Welche Hürde müssen HR-Chefs überspringen, um das HR-Business Partnering zu verbessern?
Da geht es vor allem auch um die Persönlichkeit. Wer gestalten und einen Beitrag leisten will, muss auf die Bühne springen und sich exponieren. Das heißt aber auch, dass erkennbar wird, wenn die gewünschten Ergebnisse ausbleiben. Wer sich auf das Administrative der HR-Aufgabe beschränkt, vermeidet dieses Risiko. Er fällt dann weder positiv noch negativ auf. Er bewegt aber auch nichts.
Wie sehr hat die Sichtbarkeit von Talenten, auch im HR-Bereich, unter der Corona-Krise gelitten?
Die Corona-Krise war für uns auch in dieser Hinsicht ein Real-Time-Assessment. Trotz Krisenmanagement gilt es jedoch, wichtige Zukunftsthemen und Entwicklungen nicht aus den Augen zu verlieren. Um unsere Position als Arbeitgeber weiter zu stärken – sowohl für unsere bestehenden Mitarbeiter als auch für neue Kolleginnen und Kollegen – evaluieren wir im Rahmen unserer Employer-Branding-Strategie daher beispielsweise gerade unsere gesamte Employee Journey. Dabei möchten wir Verbesserungspotenziale identifizieren, um uns weiterhin attraktiv auf dem umkämpften Bewerbermarkt positionieren zu können.

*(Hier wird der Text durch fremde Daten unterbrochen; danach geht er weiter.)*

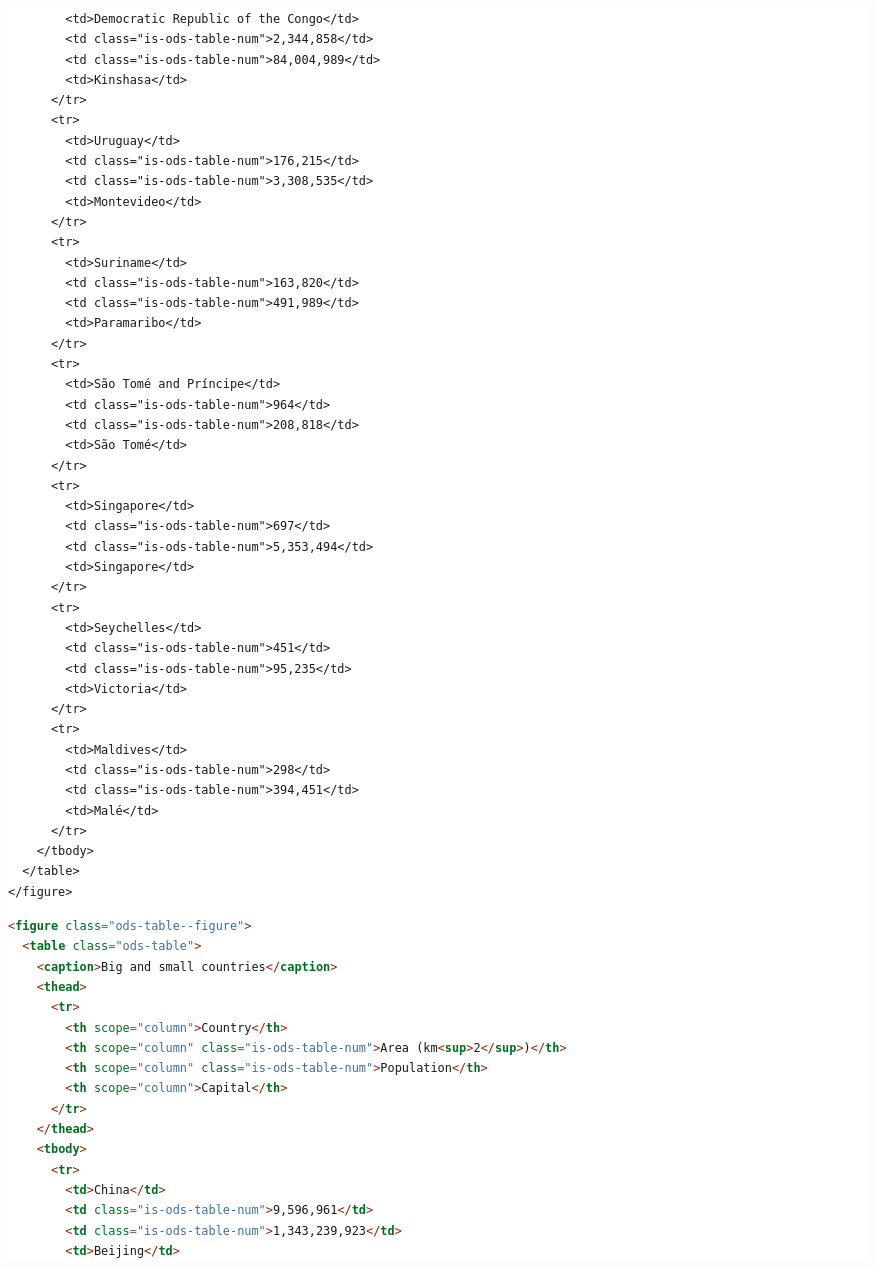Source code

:             <td>Democratic Republic of the Congo</td>
            <td class="is-ods-table-num">2,344,858</td>
            <td class="is-ods-table-num">84,004,989</td>
            <td>Kinshasa</td>
          </tr>
          <tr>
            <td>Uruguay</td>
            <td class="is-ods-table-num">176,215</td>
            <td class="is-ods-table-num">3,308,535</td>
            <td>Montevideo</td>
          </tr>
          <tr>
            <td>Suriname</td>
            <td class="is-ods-table-num">163,820</td>
            <td class="is-ods-table-num">491,989</td>
            <td>Paramaribo</td>
          </tr>
          <tr>
            <td>São Tomé and Príncipe</td>
            <td class="is-ods-table-num">964</td>
            <td class="is-ods-table-num">208,818</td>
            <td>São Tomé</td>
          </tr>
          <tr>
            <td>Singapore</td>
            <td class="is-ods-table-num">697</td>
            <td class="is-ods-table-num">5,353,494</td>
            <td>Singapore</td>
          </tr>
          <tr>
            <td>Seychelles</td>
            <td class="is-ods-table-num">451</td>
            <td class="is-ods-table-num">95,235</td>
            <td>Victoria</td>
          </tr>
          <tr>
            <td>Maldives</td>
            <td class="is-ods-table-num">298</td>
            <td class="is-ods-table-num">394,451</td>
            <td>Malé</td>
          </tr>
        </tbody>
      </table>
    </figure>
  </div>

  ```html
  <figure class="ods-table--figure">
    <table class="ods-table">
      <caption>Big and small countries</caption>
      <thead>
        <tr>
          <th scope="column">Country</th>
          <th scope="column" class="is-ods-table-num">Area (km<sup>2</sup>)</th>
          <th scope="column" class="is-ods-table-num">Population</th>
          <th scope="column">Capital</th>
        </tr>
      </thead>
      <tbody>
        <tr>
          <td>China</td>
          <td class="is-ods-table-num">9,596,961</td>
          <td class="is-ods-table-num">1,343,239,923</td>
          <td>Beijing</td>
  ```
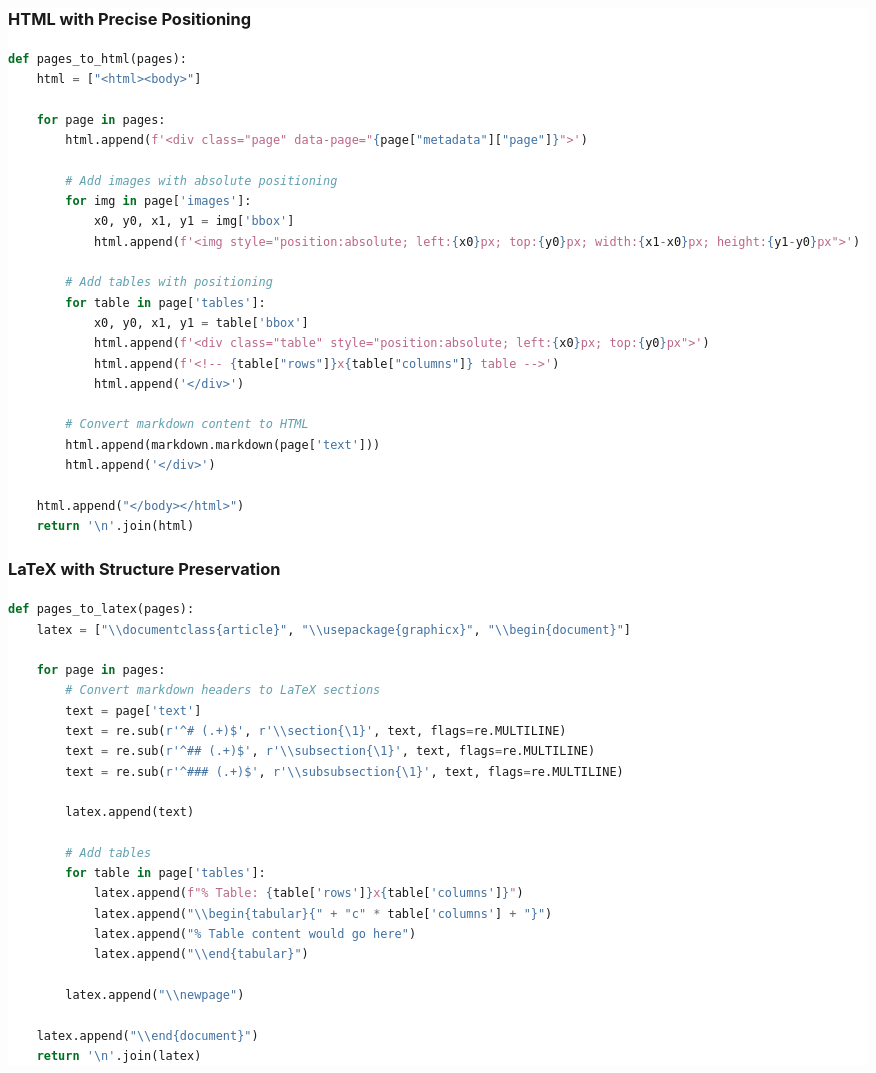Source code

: ### HTML with Precise Positioning
```python  
def pages_to_html(pages):
    html = ["<html><body>"]
    
    for page in pages:
        html.append(f'<div class="page" data-page="{page["metadata"]["page"]}">')
        
        # Add images with absolute positioning
        for img in page['images']:
            x0, y0, x1, y1 = img['bbox']
            html.append(f'<img style="position:absolute; left:{x0}px; top:{y0}px; width:{x1-x0}px; height:{y1-y0}px">')
            
        # Add tables with positioning
        for table in page['tables']:
            x0, y0, x1, y1 = table['bbox']
            html.append(f'<div class="table" style="position:absolute; left:{x0}px; top:{y0}px">')
            html.append(f'<!-- {table["rows"]}x{table["columns"]} table -->')
            html.append('</div>')
            
        # Convert markdown content to HTML
        html.append(markdown.markdown(page['text']))
        html.append('</div>')
        
    html.append("</body></html>")
    return '\n'.join(html)
```

### LaTeX with Structure Preservation
```python
def pages_to_latex(pages):
    latex = ["\\documentclass{article}", "\\usepackage{graphicx}", "\\begin{document}"]
    
    for page in pages:
        # Convert markdown headers to LaTeX sections
        text = page['text']
        text = re.sub(r'^# (.+)$', r'\\section{\1}', text, flags=re.MULTILINE)
        text = re.sub(r'^## (.+)$', r'\\subsection{\1}', text, flags=re.MULTILINE)
        text = re.sub(r'^### (.+)$', r'\\subsubsection{\1}', text, flags=re.MULTILINE)
        
        latex.append(text)
        
        # Add tables
        for table in page['tables']:
            latex.append(f"% Table: {table['rows']}x{table['columns']}")
            latex.append("\\begin{tabular}{" + "c" * table['columns'] + "}")
            latex.append("% Table content would go here")
            latex.append("\\end{tabular}")
            
        latex.append("\\newpage")
        
    latex.append("\\end{document}")
    return '\n'.join(latex)
```
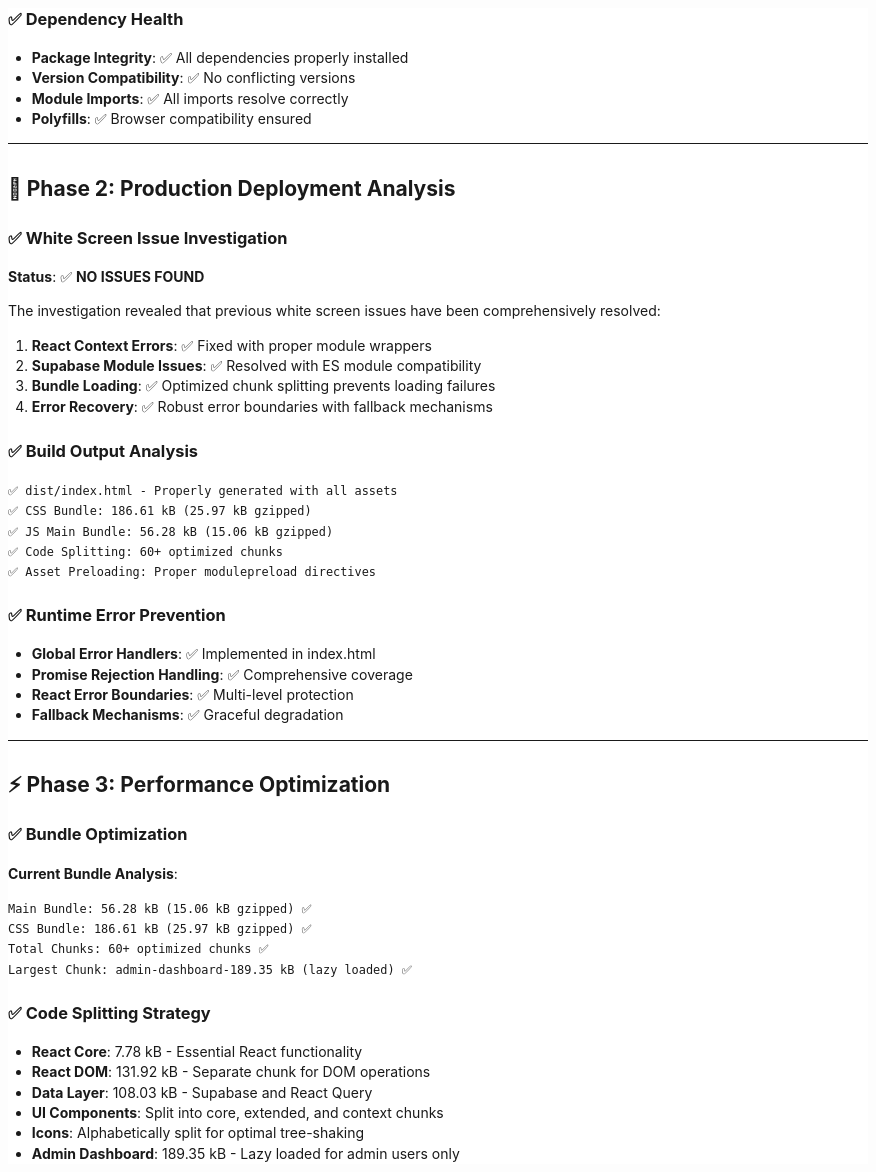 ### ✅ Dependency Health
- **Package Integrity**: ✅ All dependencies properly installed
- **Version Compatibility**: ✅ No conflicting versions
- **Module Imports**: ✅ All imports resolve correctly
- **Polyfills**: ✅ Browser compatibility ensured

---

## 🚀 Phase 2: Production Deployment Analysis

### ✅ White Screen Issue Investigation
**Status**: ✅ **NO ISSUES FOUND**

The investigation revealed that previous white screen issues have been comprehensively resolved:

1. **React Context Errors**: ✅ Fixed with proper module wrappers
2. **Supabase Module Issues**: ✅ Resolved with ES module compatibility
3. **Bundle Loading**: ✅ Optimized chunk splitting prevents loading failures
4. **Error Recovery**: ✅ Robust error boundaries with fallback mechanisms

### ✅ Build Output Analysis
```
✅ dist/index.html - Properly generated with all assets
✅ CSS Bundle: 186.61 kB (25.97 kB gzipped)
✅ JS Main Bundle: 56.28 kB (15.06 kB gzipped)
✅ Code Splitting: 60+ optimized chunks
✅ Asset Preloading: Proper modulepreload directives
```

### ✅ Runtime Error Prevention
- **Global Error Handlers**: ✅ Implemented in index.html
- **Promise Rejection Handling**: ✅ Comprehensive coverage
- **React Error Boundaries**: ✅ Multi-level protection
- **Fallback Mechanisms**: ✅ Graceful degradation

---

## ⚡ Phase 3: Performance Optimization

### ✅ Bundle Optimization
**Current Bundle Analysis**:
```
Main Bundle: 56.28 kB (15.06 kB gzipped) ✅
CSS Bundle: 186.61 kB (25.97 kB gzipped) ✅
Total Chunks: 60+ optimized chunks ✅
Largest Chunk: admin-dashboard-189.35 kB (lazy loaded) ✅
```

### ✅ Code Splitting Strategy
- **React Core**: 7.78 kB - Essential React functionality
- **React DOM**: 131.92 kB - Separate chunk for DOM operations
- **Data Layer**: 108.03 kB - Supabase and React Query
- **UI Components**: Split into core, extended, and context chunks
- **Icons**: Alphabetically split for optimal tree-shaking
- **Admin Dashboard**: 189.35 kB - Lazy loaded for admin users only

Herr Rauth, vielen Dank, dass Sie sich die Zeit für uns genommen und Ihre Gedanken mit uns geteilt haben.
Fazit
Die Corona-Pandemie ist für die HR-Organisation die Gelegenheit, die eigene Leistungsfähigkeit im Unternehmen unter Beweis zu stellen und damit den Stellenwert zu erhöhen. Die Kommunikation von Führungskräften trägt nach Ansicht von Stefan Rauth, Senior Vice President HR bei der Zumtobel Group, dazu bei, schneller vom Krisenmodus zurück in die Performance zu kommen. Vom passiven Problemverwalter zum aktiven Problemlöser zu werden – das ist für HR-Executives der Weg, um einen festen Platz am Strategietisch des Unternehmens zu bekommen.